Stored data entries:
——

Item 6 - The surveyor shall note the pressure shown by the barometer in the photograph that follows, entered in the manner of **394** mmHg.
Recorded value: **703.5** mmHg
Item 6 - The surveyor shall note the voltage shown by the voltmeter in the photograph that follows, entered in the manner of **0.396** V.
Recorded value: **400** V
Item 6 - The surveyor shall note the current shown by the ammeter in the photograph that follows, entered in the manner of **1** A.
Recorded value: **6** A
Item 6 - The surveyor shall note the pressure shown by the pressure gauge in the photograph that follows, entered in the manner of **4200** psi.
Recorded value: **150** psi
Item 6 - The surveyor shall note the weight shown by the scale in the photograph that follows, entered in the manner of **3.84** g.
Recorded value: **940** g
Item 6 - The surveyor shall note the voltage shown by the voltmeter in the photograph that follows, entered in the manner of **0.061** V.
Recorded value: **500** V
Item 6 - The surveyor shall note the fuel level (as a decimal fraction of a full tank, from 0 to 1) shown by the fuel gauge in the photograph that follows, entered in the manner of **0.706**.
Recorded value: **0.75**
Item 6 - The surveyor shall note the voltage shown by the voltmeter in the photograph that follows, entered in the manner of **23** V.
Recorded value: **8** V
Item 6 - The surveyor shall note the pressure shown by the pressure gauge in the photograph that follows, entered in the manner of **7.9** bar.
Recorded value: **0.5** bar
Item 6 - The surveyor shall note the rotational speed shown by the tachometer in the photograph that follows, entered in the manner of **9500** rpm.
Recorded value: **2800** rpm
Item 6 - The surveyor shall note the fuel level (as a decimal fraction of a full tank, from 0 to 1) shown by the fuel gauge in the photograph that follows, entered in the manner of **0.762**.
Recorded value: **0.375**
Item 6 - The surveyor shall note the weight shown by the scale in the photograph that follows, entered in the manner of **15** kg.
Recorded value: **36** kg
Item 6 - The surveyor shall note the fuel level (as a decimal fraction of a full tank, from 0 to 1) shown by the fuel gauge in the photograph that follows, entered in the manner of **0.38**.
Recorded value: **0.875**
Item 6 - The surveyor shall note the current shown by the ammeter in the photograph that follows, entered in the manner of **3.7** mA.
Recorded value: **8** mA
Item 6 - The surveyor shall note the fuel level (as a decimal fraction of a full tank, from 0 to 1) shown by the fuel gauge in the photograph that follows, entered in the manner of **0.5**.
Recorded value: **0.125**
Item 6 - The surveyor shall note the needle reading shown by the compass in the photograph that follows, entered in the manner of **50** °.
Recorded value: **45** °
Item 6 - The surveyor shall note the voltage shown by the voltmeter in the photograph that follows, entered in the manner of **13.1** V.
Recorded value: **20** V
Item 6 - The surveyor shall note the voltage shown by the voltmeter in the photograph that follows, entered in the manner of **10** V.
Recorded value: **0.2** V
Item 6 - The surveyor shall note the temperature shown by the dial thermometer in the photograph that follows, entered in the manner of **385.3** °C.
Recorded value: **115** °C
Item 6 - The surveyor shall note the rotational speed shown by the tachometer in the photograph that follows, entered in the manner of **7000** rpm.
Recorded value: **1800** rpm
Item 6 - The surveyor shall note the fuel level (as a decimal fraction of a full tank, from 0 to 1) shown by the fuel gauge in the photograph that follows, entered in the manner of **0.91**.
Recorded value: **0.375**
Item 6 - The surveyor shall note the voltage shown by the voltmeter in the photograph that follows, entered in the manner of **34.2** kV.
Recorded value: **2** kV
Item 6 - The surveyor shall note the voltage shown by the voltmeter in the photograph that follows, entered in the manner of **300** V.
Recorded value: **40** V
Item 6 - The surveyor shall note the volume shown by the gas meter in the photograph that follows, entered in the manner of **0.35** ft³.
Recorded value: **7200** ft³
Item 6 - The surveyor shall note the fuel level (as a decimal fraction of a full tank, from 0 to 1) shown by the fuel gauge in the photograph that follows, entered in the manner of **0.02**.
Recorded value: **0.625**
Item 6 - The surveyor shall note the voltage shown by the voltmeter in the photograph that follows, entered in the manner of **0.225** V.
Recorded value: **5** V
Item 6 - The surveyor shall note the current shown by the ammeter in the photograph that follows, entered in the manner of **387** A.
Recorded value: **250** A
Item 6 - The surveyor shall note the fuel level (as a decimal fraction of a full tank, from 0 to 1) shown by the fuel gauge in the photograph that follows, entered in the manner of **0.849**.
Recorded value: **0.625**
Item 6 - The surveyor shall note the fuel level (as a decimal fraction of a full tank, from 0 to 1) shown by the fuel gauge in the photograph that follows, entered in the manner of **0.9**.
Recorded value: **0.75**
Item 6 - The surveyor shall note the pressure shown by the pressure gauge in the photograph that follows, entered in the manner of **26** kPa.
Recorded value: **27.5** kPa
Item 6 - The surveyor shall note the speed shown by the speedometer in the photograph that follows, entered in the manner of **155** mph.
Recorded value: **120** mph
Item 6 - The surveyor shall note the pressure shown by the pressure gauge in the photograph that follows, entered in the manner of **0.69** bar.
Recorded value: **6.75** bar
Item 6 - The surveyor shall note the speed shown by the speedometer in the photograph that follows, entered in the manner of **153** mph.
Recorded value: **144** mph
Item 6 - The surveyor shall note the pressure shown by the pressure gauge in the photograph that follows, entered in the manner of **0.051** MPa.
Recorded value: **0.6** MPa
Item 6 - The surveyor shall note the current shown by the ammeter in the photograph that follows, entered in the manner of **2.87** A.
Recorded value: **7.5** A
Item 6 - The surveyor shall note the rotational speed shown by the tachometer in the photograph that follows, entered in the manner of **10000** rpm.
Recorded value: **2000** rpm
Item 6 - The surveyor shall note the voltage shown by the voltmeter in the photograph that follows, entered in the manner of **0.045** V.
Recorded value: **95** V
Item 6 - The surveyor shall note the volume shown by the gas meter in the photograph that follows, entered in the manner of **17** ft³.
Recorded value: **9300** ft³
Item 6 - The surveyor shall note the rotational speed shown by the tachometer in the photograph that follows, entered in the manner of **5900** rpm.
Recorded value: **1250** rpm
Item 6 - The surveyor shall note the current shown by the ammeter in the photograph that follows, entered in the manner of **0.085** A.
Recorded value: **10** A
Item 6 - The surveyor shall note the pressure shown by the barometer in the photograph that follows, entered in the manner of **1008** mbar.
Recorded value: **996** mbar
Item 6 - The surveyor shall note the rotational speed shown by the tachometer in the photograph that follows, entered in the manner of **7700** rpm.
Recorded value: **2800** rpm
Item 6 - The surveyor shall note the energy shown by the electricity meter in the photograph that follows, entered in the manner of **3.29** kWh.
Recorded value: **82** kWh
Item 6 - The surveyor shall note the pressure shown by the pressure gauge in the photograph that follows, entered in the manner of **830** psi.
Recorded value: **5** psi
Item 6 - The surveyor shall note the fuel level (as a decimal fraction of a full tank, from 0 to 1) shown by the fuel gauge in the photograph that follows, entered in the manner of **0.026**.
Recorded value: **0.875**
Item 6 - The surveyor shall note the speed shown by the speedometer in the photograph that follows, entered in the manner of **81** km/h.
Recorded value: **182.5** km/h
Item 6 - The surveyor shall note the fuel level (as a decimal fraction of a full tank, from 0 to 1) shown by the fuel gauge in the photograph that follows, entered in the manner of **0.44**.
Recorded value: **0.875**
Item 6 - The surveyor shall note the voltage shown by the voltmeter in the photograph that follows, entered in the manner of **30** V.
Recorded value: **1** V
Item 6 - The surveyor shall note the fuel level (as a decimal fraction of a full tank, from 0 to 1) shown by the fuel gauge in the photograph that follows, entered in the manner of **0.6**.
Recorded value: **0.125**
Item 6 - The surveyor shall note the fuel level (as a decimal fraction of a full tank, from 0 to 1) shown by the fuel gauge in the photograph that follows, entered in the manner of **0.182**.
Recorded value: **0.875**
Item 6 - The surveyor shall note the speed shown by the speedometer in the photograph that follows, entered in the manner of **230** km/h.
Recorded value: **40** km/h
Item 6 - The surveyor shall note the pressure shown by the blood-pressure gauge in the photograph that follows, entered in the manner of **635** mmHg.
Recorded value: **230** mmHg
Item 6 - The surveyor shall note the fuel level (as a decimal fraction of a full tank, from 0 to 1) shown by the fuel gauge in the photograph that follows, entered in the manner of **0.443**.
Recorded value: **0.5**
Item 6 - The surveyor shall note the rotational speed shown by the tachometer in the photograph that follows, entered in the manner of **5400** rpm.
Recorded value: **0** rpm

——

● **Task description**: Collect every line above that contains the word "volume" and copy each one out.

● **Task output**:
Item 6 - The surveyor shall note the volume shown by the gas meter in the photograph that follows, entered in the manner of **0.35** ft³.
Item 6 - The surveyor shall note the volume shown by the gas meter in the photograph that follows, entered in the manner of **17** ft³.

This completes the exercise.